Operational VAS satellite retrievals and derived parameters used in forecasting severe local storms were evaluated against corresponding radiosonde values. VAS products also were compared with the first-guess input to the retrieval algorithm. The evaluation methodology was to pair each radiosonde observation (RAOB) with the closest VAS retrieval within 50 km during a 4-month period in 1986.

VAS temperatures wore found to agree closely with radiosonde values; however, VAS dewpoints showed somewhat less agreement. VAS/RAOB sounding differences were poorly correlated with the number of pixels from which the retrievals were prepared. VAS discrepancies usually wore not well correlated with first-guess errors. A disappointing finding is that the retrievals degraded the first guess about as often as they improved it. VAS did tend to improve large first-guess errors, but not even this was guaranteed. Horizontal gradients of VAS products generally were stronger than those from radiosondes. VAS precipitable water agreed better with the ground truth than did dewpoints at individual levels, but VAS thicknesses were not much improved over the already accurate VAS temperatures.

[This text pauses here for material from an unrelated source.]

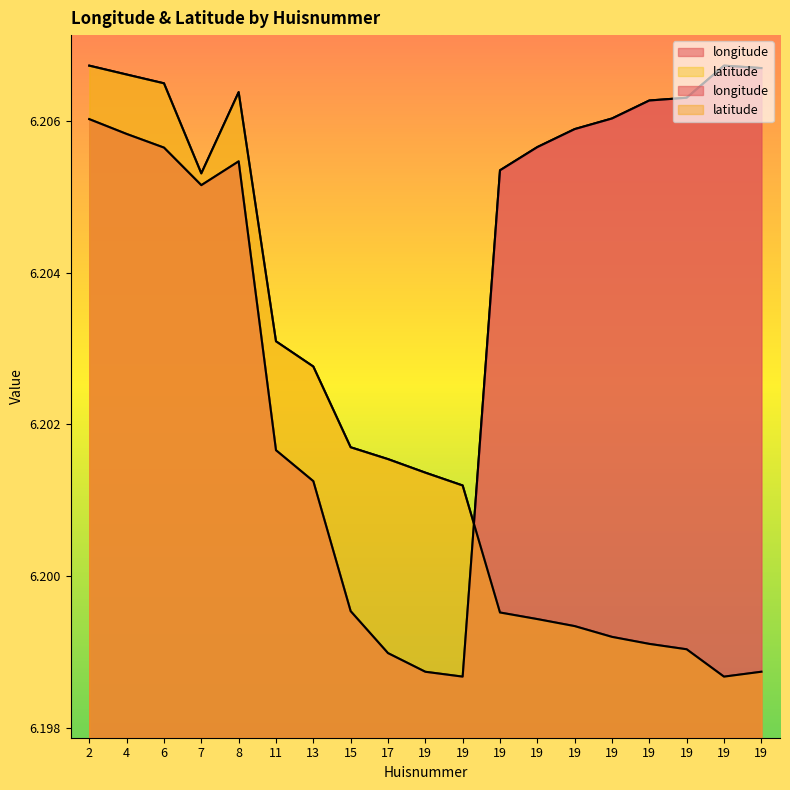

True or false: longitude has a value of 6.2 at 19.

True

Results for the severe storms forecasting parameters indicated that VAS/RAOB discrepancies increased with the amount of manipulation required during computation. VAS parameters incorporating observed surface data tended to give better results than those that did not. Of all the parameters examined, VAS-derived lifted index exhibited the best agreement with RAOB versions. VAS positive buoyant energy showed disappointingly poor comparisons. VAS retrievals provided poor measures of the low-level negative buoyant energy that must be overcome before convection can begin. Agreements between VAS/RAOB versions of the K index, total totals index, Showalter index, and several other parameters were intermediate to those of positive buoyant energy and lifted index.